L'avantage d'optimisation d'edge de Claude expose un défaut dans la thèse d'interconnexion de Gemini : si l'inférence se rapproche des utilisateurs, la demande de bande passante au niveau du cluster s'aplatit plus rapidement que la capacité de marché optique ne peut s'étendre. Cela remet en question directement les hypothèses selon lesquelles Marvell capte des dépenses de réseau durables. L'exposition ASIC d'AVGO fait ensuite face au même risque de compression cyclique due aux changements de charge de travail, et non seulement aux falaises de dépenses en capital, ce qui n'a pas été quantifié l'un par rapport à l'autre.
"La récurrence générée par les logiciels de Broadcom pourrait atténuer le risque lié à la concentration sur un seul client au-delà du matériel, et ne pas dépendre uniquement des revenus issus des ASIC."

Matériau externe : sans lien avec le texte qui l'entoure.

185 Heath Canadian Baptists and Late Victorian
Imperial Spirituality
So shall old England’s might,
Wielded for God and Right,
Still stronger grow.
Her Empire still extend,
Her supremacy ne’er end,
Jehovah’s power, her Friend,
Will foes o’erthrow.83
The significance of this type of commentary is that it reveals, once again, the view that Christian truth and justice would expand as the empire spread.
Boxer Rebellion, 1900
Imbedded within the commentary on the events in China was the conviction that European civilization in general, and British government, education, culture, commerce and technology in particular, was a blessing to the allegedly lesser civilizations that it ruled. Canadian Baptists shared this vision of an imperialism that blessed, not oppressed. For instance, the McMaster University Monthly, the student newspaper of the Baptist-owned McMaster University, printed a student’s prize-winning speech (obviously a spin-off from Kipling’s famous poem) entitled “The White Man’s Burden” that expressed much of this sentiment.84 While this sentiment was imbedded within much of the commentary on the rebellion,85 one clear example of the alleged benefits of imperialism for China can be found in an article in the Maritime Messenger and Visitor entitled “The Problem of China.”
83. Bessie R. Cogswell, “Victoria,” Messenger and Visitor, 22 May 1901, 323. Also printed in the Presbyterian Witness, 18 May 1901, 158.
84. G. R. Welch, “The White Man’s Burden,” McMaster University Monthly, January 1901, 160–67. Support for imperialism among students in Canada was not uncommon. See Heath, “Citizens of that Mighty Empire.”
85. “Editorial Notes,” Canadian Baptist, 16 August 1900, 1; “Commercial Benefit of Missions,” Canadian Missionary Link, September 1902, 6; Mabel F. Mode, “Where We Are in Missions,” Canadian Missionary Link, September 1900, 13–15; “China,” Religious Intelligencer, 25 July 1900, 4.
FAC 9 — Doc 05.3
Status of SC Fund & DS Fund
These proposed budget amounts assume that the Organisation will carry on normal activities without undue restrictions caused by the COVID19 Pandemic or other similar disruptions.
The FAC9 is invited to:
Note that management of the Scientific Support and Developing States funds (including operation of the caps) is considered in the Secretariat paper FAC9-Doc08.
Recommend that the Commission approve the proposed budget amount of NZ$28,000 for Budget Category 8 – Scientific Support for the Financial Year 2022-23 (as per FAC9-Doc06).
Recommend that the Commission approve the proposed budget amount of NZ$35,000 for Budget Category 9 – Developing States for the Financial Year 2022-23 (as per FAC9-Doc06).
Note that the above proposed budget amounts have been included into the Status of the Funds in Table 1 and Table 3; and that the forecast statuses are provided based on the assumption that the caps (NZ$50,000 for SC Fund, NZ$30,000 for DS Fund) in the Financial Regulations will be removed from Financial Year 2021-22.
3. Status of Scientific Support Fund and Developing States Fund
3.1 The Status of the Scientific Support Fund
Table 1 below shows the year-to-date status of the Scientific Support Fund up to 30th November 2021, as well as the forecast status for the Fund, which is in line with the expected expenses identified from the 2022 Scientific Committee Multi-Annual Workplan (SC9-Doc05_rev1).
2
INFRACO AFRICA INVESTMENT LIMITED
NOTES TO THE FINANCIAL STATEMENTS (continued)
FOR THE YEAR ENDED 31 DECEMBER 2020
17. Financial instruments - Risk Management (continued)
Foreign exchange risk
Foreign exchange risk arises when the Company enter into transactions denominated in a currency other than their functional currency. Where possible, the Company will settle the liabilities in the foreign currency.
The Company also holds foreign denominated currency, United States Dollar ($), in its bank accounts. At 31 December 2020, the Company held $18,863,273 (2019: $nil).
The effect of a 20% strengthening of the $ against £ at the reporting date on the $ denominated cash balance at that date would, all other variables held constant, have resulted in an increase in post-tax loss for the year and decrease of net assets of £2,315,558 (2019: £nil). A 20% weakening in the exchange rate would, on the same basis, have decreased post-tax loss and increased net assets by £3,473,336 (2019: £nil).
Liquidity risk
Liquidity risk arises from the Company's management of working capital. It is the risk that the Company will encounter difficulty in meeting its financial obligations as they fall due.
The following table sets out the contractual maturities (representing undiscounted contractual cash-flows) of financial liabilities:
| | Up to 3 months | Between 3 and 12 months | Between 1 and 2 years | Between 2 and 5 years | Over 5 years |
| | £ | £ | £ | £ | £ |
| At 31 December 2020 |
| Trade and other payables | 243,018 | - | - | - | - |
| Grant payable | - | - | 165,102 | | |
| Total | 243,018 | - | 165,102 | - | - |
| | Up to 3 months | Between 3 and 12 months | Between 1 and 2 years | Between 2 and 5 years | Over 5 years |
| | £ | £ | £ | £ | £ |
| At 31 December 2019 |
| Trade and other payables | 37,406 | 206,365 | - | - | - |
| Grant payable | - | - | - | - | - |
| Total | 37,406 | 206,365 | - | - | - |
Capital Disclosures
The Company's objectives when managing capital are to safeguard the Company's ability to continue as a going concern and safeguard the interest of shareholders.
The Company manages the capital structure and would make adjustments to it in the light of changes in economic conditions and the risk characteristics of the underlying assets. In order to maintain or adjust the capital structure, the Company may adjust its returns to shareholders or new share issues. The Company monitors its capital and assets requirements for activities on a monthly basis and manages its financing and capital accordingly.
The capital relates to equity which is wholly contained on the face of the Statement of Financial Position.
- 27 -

Grok soulève un risque valable concernant la concentration sur un seul client, mais le défaut plus profond est de traiter Broadcom comme un simple « fournisseur d'ASIC » doté d'un fossé non substituable. En réalité, l'intégration de VMware par Broadcom et sa couche logicielle/services peuvent créer une dynamique de vente croisée qui n'est pas capturée par une optique purement matérielle, atténuant potentiellement le risque de substitution même si un hyperscaler rééquilibre ses dépenses d'investissement. Le panel devrait mettre à l'épreuve la capacité de rétention client activée par les logiciels de Broadcom, et non seulement ses revenus ASIC.
Les panélistes s'accordent à dire que Broadcom (AVGO) dispose d'un avantage de taille significatif dans les semiconducteurs d'intelligence artificielle, mais ils attirent l'attention sur sa forte dépendance à l'égard de quelques grands clients hyperscalers. Marvell (MRVL), bien que plus petite, est perçue comme plus diversifiée et agile dans les domaines de l'optique et des interconnexions. Le débat principal porte sur la durabilité des cycles d'investissement des hyperscalers et le possible déplacement des charges de travail vers l'inférence et l'optimisation en périphérie.
L'agilité de Marvell dans le domaine de l'optique et de l'interconnexion, ainsi que le potentiel de Broadcom à tirer parti des logiciels et des services pour renforcer la fidélisation.
Concentration de la clientèle et potentielle falaise des capex pour Broadcom, ainsi qu'un aplatissement de la demande de bande passante pour Marvell en raison de l'optimisation en périphérie.